Do not infer a failure category without reading the actual trace.

Classify Failures Into Buckets

Use categories such as:

provider/auth or transport error
invalid model or request format
no response or truncated response
instruction-following failure
factual error
reasoning error
formatting-only failure
weak evaluator false positive
evaluator false negative
bad expected answer or bad dataset label

If a failure does not fit an existing bucket, add a new one rather than forcing it into the wrong class.

Quantify Failure Modes

Count how many failures land in each category. A good fix targets the dominant class instead of optimizing for one memorable example.

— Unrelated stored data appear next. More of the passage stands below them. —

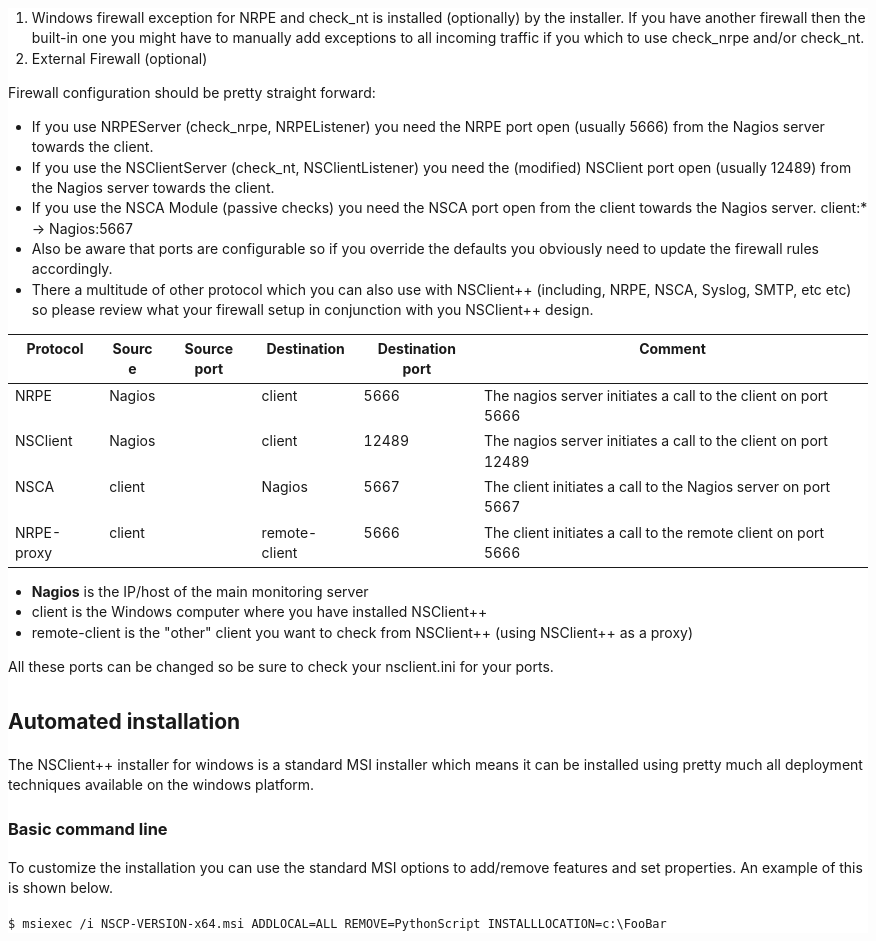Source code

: 1. Windows firewall exception for NRPE and check_nt is installed (optionally) by the installer.
   If you have another firewall then the built-in one you might have to manually add exceptions to all incoming traffic
   if you which to use check_nrpe and/or check_nt.
2. External Firewall (optional)

Firewall configuration should be pretty straight forward:

- If you use NRPEServer (check_nrpe, NRPEListener) you need the NRPE port open (usually 5666) from the Nagios server
  towards the client.
- If you use the NSClientServer (check_nt, NSClientListener) you need the (modified) NSClient port open (usually 12489)
  from the Nagios server towards the client.
- If you use the NSCA Module (passive checks) you need the NSCA port open from the client towards the Nagios server.
  client:* -> Nagios:5667
- Also be aware that ports are configurable so if you override the defaults you obviously need to update the firewall
  rules accordingly.
- There a multitude of other protocol which you can also use with NSClient++ (including, NRPE, NSCA, Syslog, SMTP, etc
  etc) so please review what your firewall setup in conjunction with you NSClient++ design.

| Protocol   | Source | Source port | Destination   | Destination port | Comment                                                        |
|------------|--------|-------------|---------------|------------------|----------------------------------------------------------------|
| NRPE       | Nagios | <all>       | client        | 5666             | The nagios server initiates a call to the client on port 5666  |
| NSClient   | Nagios | <all>       | client        | 12489            | The nagios server initiates a call to the client on port 12489 |
| NSCA       | client | <all>       | Nagios        | 5667             | The client initiates a call to the Nagios server on port 5667  |
| NRPE-proxy | client | <all>       | remote-client | 5666             | The client initiates a call to the remote client on port 5666  |

- **Nagios** is the IP/host of the main monitoring server
- client is the Windows computer where you have installed NSClient++
- remote-client is the "other" client you want to check from NSClient++ (using NSClient++ as a proxy)

All these ports can be changed so be sure to check your nsclient.ini for your ports.

## Automated installation

The NSClient++ installer for windows is a standard MSI installer which means it can be installed using pretty much all
deployment techniques available on the windows platform.

### Basic command line

To customize the installation you can use the standard MSI options to add/remove features and set properties.
An example of this is shown below.

```commandline
$ msiexec /i NSCP-VERSION-x64.msi ADDLOCAL=ALL REMOVE=PythonScript INSTALLLOCATION=c:\FooBar
```
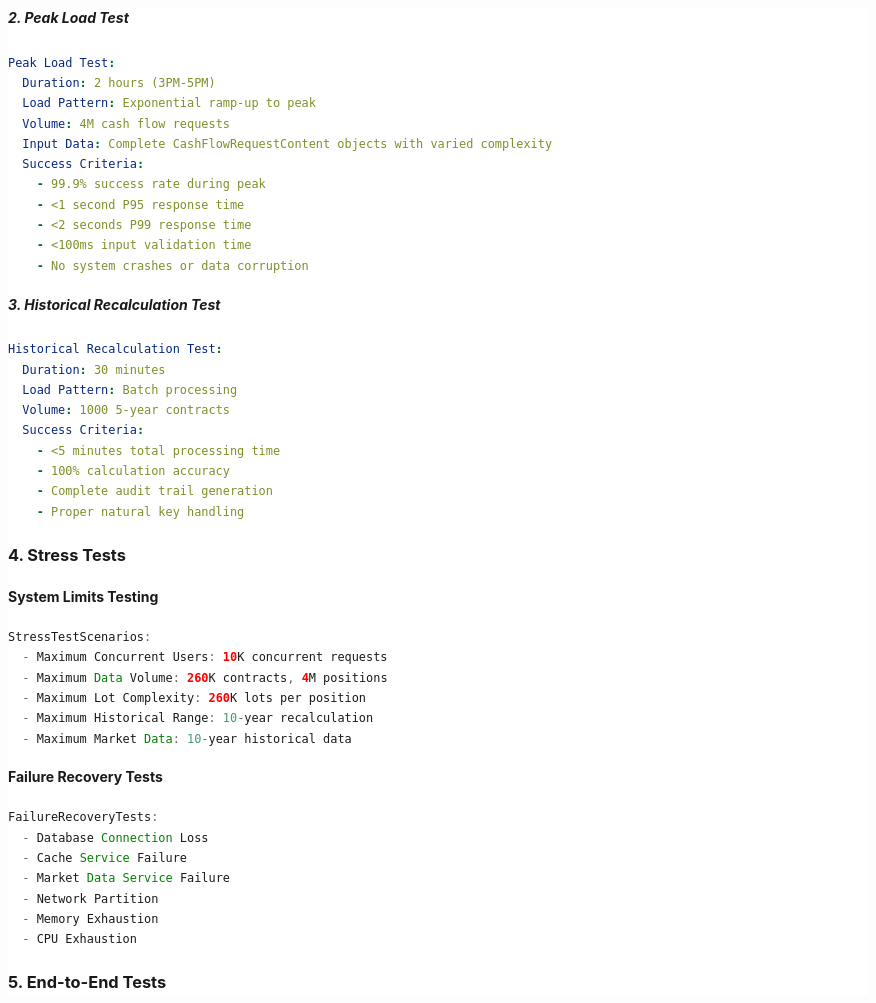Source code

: ##### 2. Peak Load Test
```yaml
Peak Load Test:
  Duration: 2 hours (3PM-5PM)
  Load Pattern: Exponential ramp-up to peak
  Volume: 4M cash flow requests
  Input Data: Complete CashFlowRequestContent objects with varied complexity
  Success Criteria:
    - 99.9% success rate during peak
    - <1 second P95 response time
    - <2 seconds P99 response time
    - <100ms input validation time
    - No system crashes or data corruption
```

##### 3. Historical Recalculation Test
```yaml
Historical Recalculation Test:
  Duration: 30 minutes
  Load Pattern: Batch processing
  Volume: 1000 5-year contracts
  Success Criteria:
    - <5 minutes total processing time
    - 100% calculation accuracy
    - Complete audit trail generation
    - Proper natural key handling
```

### 4. Stress Tests

#### System Limits Testing
```java
StressTestScenarios:
  - Maximum Concurrent Users: 10K concurrent requests
  - Maximum Data Volume: 260K contracts, 4M positions
  - Maximum Lot Complexity: 260K lots per position
  - Maximum Historical Range: 10-year recalculation
  - Maximum Market Data: 10-year historical data
```

#### Failure Recovery Tests
```java
FailureRecoveryTests:
  - Database Connection Loss
  - Cache Service Failure
  - Market Data Service Failure
  - Network Partition
  - Memory Exhaustion
  - CPU Exhaustion
```

### 5. End-to-End Tests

Separate Root Cause From Surface Symptom

Examples:

A regex mismatch may actually be an instruction-following failure.
A failed contains check may actually be a bad assertion.
A hallucination may actually be missing retrieval context.
A bad answer may actually be a provider-side parser issue.

Repo Files To Inspect

traces/
tracer.mjs
run-eval.mjs
evaluators/index.mjs
evals/
app.html
labels/
docs/schemas/labels.md

Anti-Patterns

Changing the suite before reading traces.
Fixing one anecdotal example instead of the dominant failure class.
Treating evaluator mistakes as model mistakes.
Treating infrastructure errors as quality regressions.
Collapsing multiple root causes into one vague bucket like “bad output.”